College of Business and Economics | Nov. 18, 2013 | Spotlight

Cal State L.A. professor helps meet the big data challenge

Professor Woo partners with Cloudera, Amazon Web Services to prepare students for the rapidly emerging big data market

Picture of Professor Woo

In the information age, social media, smart phones, web applications, and work and other networks generate massive amounts of data. How will business or other entities store all this data?

Cal State L.A.’s Professor Jongwook Woo is seeking for solutions, especially for private businesses and global companies looking into more cost-effective ways to collect and process the increasingly large and complex data sets.

“It is too expensive to store and compute big data using traditional technology, so it is idea to have the data run on multiple commodity computers in parallel with big data platforms,” said CSULA Professor Jongwook Woo, who is training information systems students at CSULA on how to use big data systems for data storage, management, and analytics.

According to a study published in a 2011 Science magazine, the world’s technological capacity to share information has roughly doubled every 40 months since the 1980s; as of 2012, every day 2.5 quintillion bytes of data were created.

Most institutes, industries and research centers have recently been adopting big data systems, and they are actively recruiting individuals knowledgeable in such technology.

To prepare CSULA students for the growing field, Woo has partnered with Cloudera Enterprise to teach practical programming knowledge of big data services and applications, such as Hadoop, MapReduce, Hive, Sqoop, Flume, and Pig.

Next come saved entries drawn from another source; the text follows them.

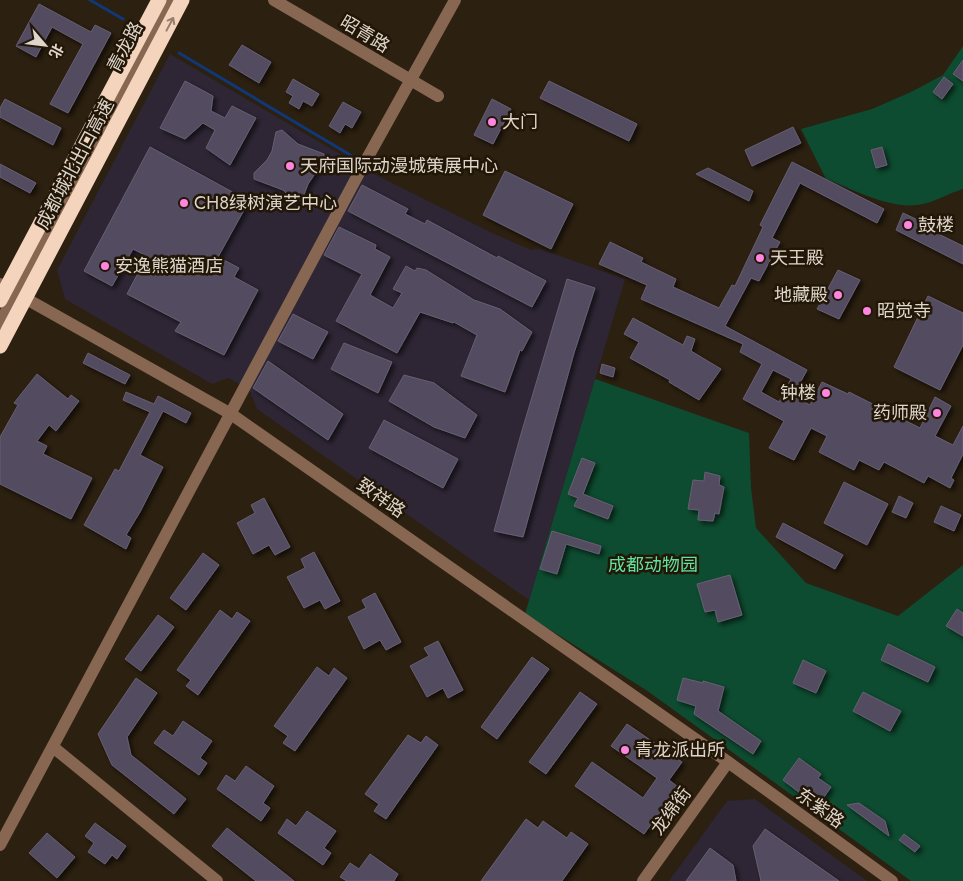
<svg xmlns="http://www.w3.org/2000/svg" width="963" height="881" viewBox="0 0 963 881" font-family="Jost,'Noto Sans SC',sans-serif">
	<style>
		.commercial { fill: #2e2635 }
		.green { fill: #0d4c30 }
		.lines { fill: none; stroke-linecap: round; stroke-linejoin: round }
		.stream { stroke: #103878; stroke-width: 3 }
		.building { fill: #534b5f; stroke: #675f73; fill-rule: evenodd; filter: url(#shadow) }
		.minor { stroke: #876751; stroke-width: 12 }
		.highway-bridge { stroke: #f5d4be; stroke-width: 15 }
		.oneway { stroke: #967e6c }
		.poi-dot { fill: #fe85e0; stroke: #221607; stroke-width: 2 }
		.labels { text-anchor: middle; dominant-baseline: central; stroke-width: 5; stroke-linejoin: round; paint-order: stroke }
		.street-label { font-size: 18px; fill: #ded5cb; stroke: #221607 }
		.poi-label { font-size: 18px; fill: #ded5cb; stroke: #221607; text-anchor: start }
		.park-label { font-size: 18px; fill: #60e1a0; stroke: #221607 }
	</style>
	<defs>
		<filter id="shadow"><feDropShadow dx="3" dy="3" stdDeviation="2.5" flood-color="#0009"/></filter>
	</defs>
	<rect width="100%" height="100%" fill="#2c2010"/>
	<!-- commercial -->
	<path class="commercial" d="M170,54L372,173L490,232L531,250L540,249L625,279L529,600L257,409L249,389L228,378L212,384L65,299L57,270Z
		M755,799L867,881H669L727,801Z"/>
	<!-- green -->
	<path class="green" d="M963,46V189C950,193 936,201 923,204C893,211 854,190 826,179L801,129L872,109L911,92L943,75Z
		M595,379L749,433L751,488L756,528L806,583L898,616L963,565V881H911L646,690L525,614Z"/>
	<g class="lines">
		<!-- stream -->
		<path class="stream" d="M90,0L123,19
			M179,53L362,162
			M368,165L385,174"/>
	</g>
	<!-- building -->
	<path class="building" d="M39,4L91,32L95,25L111,33L68,113L50,104L83,44L52,27L36,57L16,46Z
		M242,45L271,62L259,83L229,65Z
		M963,60V81L953,74Z
		M944,77L953,84L942,99L933,92Z
		M293,79L319,94L312,106L303,101L299,109L289,103L293,96L286,92Z
		M185,81L213,96L211,111L225,118L232,106L256,118L230,165L206,148L215,130L203,123L185,139L160,128Z
		M549,81L637,124L629,141L540,98Z
		M5,99L61,128L53,145L0,117V108Z
		M492,99L511,109L493,144L474,135Z
		M343,102L361,112L352,128L345,124L340,133L329,126Z
		M793,127L801,143L752,166L745,150Z
		M282,130L298,144L324,154L325,159L308,184L302,200L295,202L283,190L254,179V173L267,160L272,151L276,132Z
		M150,147L249,201L218,257L239,268L234,277L258,290L224,355L175,331L181,322L127,294L147,256L133,249L112,286L84,271Z
		M882,147L887,165L876,168L871,150Z
		M792,162L884,209L877,223L800,183L772,238L780,242L759,281L751,278L725,326L807,370L793,396L810,405L822,382L848,394L849,392L920,428L935,397L951,406L935,436L953,445L963,426V454L951,478L954,480L950,488L928,476L924,483L884,462L879,470L859,460L854,470L819,452L827,436L811,428L794,460L769,448L784,421L743,399L762,364L740,352L743,344L641,299L647,285L599,264L610,242L643,258L641,262L676,279L673,287L719,308L732,285L735,286L763,227L760,225ZM773,370L791,379L779,402L761,392Z
		M0,164L36,183L30,193L0,177Z
		M708,168L753,191L749,201L696,174Z
		M505,171L573,204L551,249L483,215Z
		M362,185L408,209L405,214L425,224L427,220L497,258L498,256L546,281L532,307L348,211Z
		M903,213L920,221L918,224L963,246V264L896,230Z
		M339,227L376,245L375,249L390,257L370,295L393,308L402,293L393,289L406,266L415,271L417,268L426,270L474,300L500,309L532,332L522,351L520,350L505,392L461,376L477,335L454,322L453,323L420,312L397,353L336,321L362,274L324,255Z
		M838,270L860,280L839,319L817,309Z
		M567,279L595,288L574,353L523,537L494,531L521,434Z
		M928,296L963,313V345L940,390L894,367Z
		M293,314L328,332L313,359L278,341Z
		M633,318L683,345L687,336L695,339L691,351L721,369L699,400L669,382L670,380L630,358L639,342L624,334Z
		M344,343L392,362L378,393L331,369Z
		M88,353L130,375L125,384L83,363Z
		M268,361L343,414L328,440L253,388Z
		M602,364L615,368L613,377L600,373Z
		M37,374L68,399L71,395L79,401L56,431L49,425L37,441L47,446L43,454L92,478L71,519L0,484V437L18,405L14,403Z
		M404,375L434,383L477,415L465,438L434,427L389,401Z
		M126,392L154,404L158,396L191,413L186,423L163,411L140,455L163,467L140,512L126,535L131,538L126,549L84,525L115,469L119,471L150,412L123,400Z
		M384,420L458,459L443,488L369,448Z
		M582,458L595,463L583,494L613,506L608,519L574,506L578,498L568,494Z
		M705,472L720,476L719,485L724,487L719,514L715,513L713,521L698,520L699,510L688,509L693,480L704,481Z
		M844,482L888,504L867,545L824,523Z
		M899,496L913,503L906,518L892,512Z
		M264,498L290,547L275,555L269,545L253,554L237,523L255,513L251,505Z
		M941,506L961,515L954,531L934,522Z
		M783,523L843,555L835,569L776,537Z
		M552,531L601,546L599,554L566,544L557,574L540,569Z
		M314,552L340,601L325,609L320,600L304,608L287,577L305,568L301,559Z
		M203,553L219,565L186,610L170,598Z
		M730,575L742,615L718,622L715,610L705,612L697,584Z
		M375,593L401,642L386,650L380,640L364,649L348,617L366,608L362,600Z
		M957,609L963,613V636L946,626Z
		M220,610L232,619L237,612L250,621L198,695L186,686L191,680L177,670Z
		M158,615L174,627L141,671L125,659Z
		M438,641L463,690L448,698L443,688L427,697L410,666L429,656L424,648Z
		M888,644L935,667L928,682L881,660Z
		M532,657L549,669L497,739L481,727Z
		M803,660L826,671L816,693L793,683Z
		M317,667L329,676L334,668L347,678L295,751L283,743L288,736L274,726Z
		M136,678L157,693L127,737L131,755L186,799L174,814L112,765L98,734Z
		M683,678L703,683V681L724,687L718,711L761,741L753,754L694,714L696,706L677,700Z
		M580,692L597,704L546,774L529,762Z
		M863,692L901,711L890,731L853,711Z
		M183,721L212,741L200,758L207,763L199,775L154,743L164,730L173,736Z
		M627,724L682,762L669,780L678,787L644,834L575,786L592,762L643,798L657,778L611,746Z
		M408,735L421,743L426,736L438,745L386,819L374,811L379,804L365,794Z
		M799,758L821,774L818,778L831,787L819,804L806,795L804,796L783,780Z
		M246,766L274,786L263,803L270,808L261,821L217,789L226,775L235,781Z
		M859,803L885,821L889,836L847,805Z
		M307,811L336,831L324,848L331,853L323,865L278,833L287,819L296,826Z
		M526,819L538,828L543,821L567,838L571,832L588,844L562,881H481Z
		M95,823L126,846L117,859L112,855L105,864L88,852L94,843L85,836Z
		M227,828L294,881H256L212,846Z
		M765,829L839,881H761L753,846Z
		M47,833L75,857L57,878L29,853Z
		M904,834L920,846L915,852L899,840Z
		M710,848L733,865L736,881H686Z
		M370,854L398,874L394,881H347L340,877L350,863L359,869Z"/>
	<g class="lines">
		<!-- minor -->
		<path class="minor" d="M274,0L438,96
			M0,284L231,414L728,762L892,881
			M0,323L170,0
			M53,747L217,881
			M0,845L359,173L455,0
			M643,881L728,762"/>
		<!-- highway-bridge -->
		<path class="highway-bridge" d="M0,300L159,0
			M0,346L182,0"/>
	</g>
	<!-- one-way arrows -->
	<defs><path id="oneway-shaft" d="M-6 0H5M1.5-3L5.5 0L1.5 3" fill="none" stroke-width="1.6" stroke-linecap="round" stroke-linejoin="round" transform="scale(1.25)"/></defs>
	<use class="oneway" href="#oneway-shaft" transform="translate(170 24) rotate(-62)"/>
	<!-- markers -->
	<g class="poi-dot">
		<circle cx="492" cy="122" r="5"/>
		<circle cx="290" cy="166" r="5"/>
		<circle cx="184" cy="203" r="5"/>
		<circle cx="908" cy="225" r="5"/>
		<circle cx="760" cy="258" r="5"/>
		<circle cx="105" cy="266" r="5"/>
		<circle cx="838" cy="295" r="5"/>
		<circle cx="867" cy="311" r="5"/>
		<circle cx="826" cy="393" r="5"/>
		<circle cx="937" cy="413" r="5"/>
		<circle cx="625" cy="750" r="5"/>
	</g>
	<g class="labels">
		<!-- street labels -->
		<g class="street-label">
			<text transform="translate(365 34) rotate(31)">昭青路</text>
			<text transform="translate(125 47) rotate(-62)">青龙路</text>
			<text transform="translate(75 164) rotate(-62)">成都城北出口高速</text>
			<text transform="translate(381 498) rotate(35)">致祥路</text>
			<text transform="translate(820 808) rotate(36)">东紫路</text>
			<text transform="translate(671 811) rotate(-54)">龙绵街</text>
		</g>
		<!-- poi labels -->
		<g class="poi-label">
			<text x="502" y="122">大门</text>
			<text x="300" y="166">天府国际动漫城策展中心</text>
			<text x="194" y="203">CH8绿树演艺中心</text>
			<text x="918" y="225">鼓楼</text>
			<text x="770" y="258">天王殿</text>
			<text x="115" y="266">安逸熊猫酒店</text>
			<text x="828" y="295" text-anchor="end">地藏殿</text>
			<text x="877" y="311">昭觉寺</text>
			<text x="816" y="393" text-anchor="end">钟楼</text>
			<text x="927" y="413" text-anchor="end">药师殿</text>
			<text x="635" y="750">青龙派出所</text>
		</g>
		<!-- park labels -->
		<g class="park-label">
			<text x="653" y="565">成都动物园</text>
		</g>
	</g>
	<!-- north arrow -->
	<g transform="translate(45 45) rotate(118)" stroke="#221607" stroke-width="4" paint-order="stroke">
	<path d="M0-4L9 19L0 12L-9 19Z" fill="#ded5cb"/>
	<text y="-8" font-size="14" font-weight="bold" text-anchor="middle" fill="#ded5cb">北</text>
	</g>
</svg>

Cloudera is a leader in Hadoop-based software and offers a powerful new data platform that enables companies and organizations to look at all their data.

“This is the first time Hadoop and its ecosystems have been taught at CSULA and any other university in Southern California,” said Woo. “It is a great opportunity for CSULA to become a leading university in helping students fill big data jobs.”

Woo, who garnered an Amazon Web Services (AWS) educational grant and an AWS research grant, started teaching classes related to big data this past spring for the university’s Department of Information Systems.

The educational grant provides an inexpensive way for him to teach courses in distributed/parallel computing and storage-intensive subject matter.

“In the past, such courses would have required extensive hardware and network infrastructure, but now we can offer these courses at CSULA,” explained Woo.

The funding also provides each student with access to the global computing infrastructure and storage capacity from the AWS cloud for hands-on exercises in Hadoop and its ecosystems.

As part of the AWS research grant, Woo has been involved in big data projects to study customer behavior of transaction data in the market, to analyze movie data statistics, and to detect data pattern of security log data in the security industry.

Woo has been consulted regionally and globally for his big data expertise. He recently traveled to Korea to train engineers at Samsung Electronics but he also sees the potential for adopting systems on campus.

“Many departments at CSULA that produce and want to analyze large scale data can adopt and learn big data technology,” said Woo, who is also director of the University’s High Performance Information Computer Center.